The task> Single out the lines of the material that contain "could" and copy them.

Dataset>
= = = =

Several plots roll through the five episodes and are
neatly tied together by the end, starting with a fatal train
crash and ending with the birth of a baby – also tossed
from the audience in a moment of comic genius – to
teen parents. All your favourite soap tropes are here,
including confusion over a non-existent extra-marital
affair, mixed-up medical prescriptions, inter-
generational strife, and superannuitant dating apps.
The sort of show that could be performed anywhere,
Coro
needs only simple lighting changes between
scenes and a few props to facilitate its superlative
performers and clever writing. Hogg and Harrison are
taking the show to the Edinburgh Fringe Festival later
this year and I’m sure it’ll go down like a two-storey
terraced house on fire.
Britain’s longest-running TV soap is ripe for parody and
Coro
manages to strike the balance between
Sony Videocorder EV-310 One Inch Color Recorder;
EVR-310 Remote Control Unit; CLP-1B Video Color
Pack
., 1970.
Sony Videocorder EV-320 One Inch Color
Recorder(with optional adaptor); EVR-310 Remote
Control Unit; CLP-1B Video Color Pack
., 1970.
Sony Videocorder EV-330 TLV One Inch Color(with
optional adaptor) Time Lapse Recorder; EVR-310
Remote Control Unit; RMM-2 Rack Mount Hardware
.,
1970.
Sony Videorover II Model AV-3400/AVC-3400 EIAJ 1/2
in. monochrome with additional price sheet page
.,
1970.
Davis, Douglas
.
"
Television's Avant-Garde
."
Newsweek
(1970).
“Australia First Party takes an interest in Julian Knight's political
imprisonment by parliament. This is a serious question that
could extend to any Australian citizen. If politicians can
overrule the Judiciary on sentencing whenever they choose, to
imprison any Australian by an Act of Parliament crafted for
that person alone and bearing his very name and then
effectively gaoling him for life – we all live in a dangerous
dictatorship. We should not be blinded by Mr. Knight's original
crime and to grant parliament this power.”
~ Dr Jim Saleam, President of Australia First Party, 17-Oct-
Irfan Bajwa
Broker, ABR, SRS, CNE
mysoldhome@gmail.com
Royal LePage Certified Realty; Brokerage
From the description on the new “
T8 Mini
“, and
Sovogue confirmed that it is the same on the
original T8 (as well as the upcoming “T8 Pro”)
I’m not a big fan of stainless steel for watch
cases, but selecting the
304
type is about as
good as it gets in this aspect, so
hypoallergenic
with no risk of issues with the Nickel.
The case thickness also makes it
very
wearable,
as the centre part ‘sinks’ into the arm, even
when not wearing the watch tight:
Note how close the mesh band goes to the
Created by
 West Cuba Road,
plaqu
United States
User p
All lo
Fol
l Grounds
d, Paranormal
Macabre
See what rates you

= = = =

Response area>
The sort of show that could be performed anywhere,
could extend to any Australian citizen. If politicians can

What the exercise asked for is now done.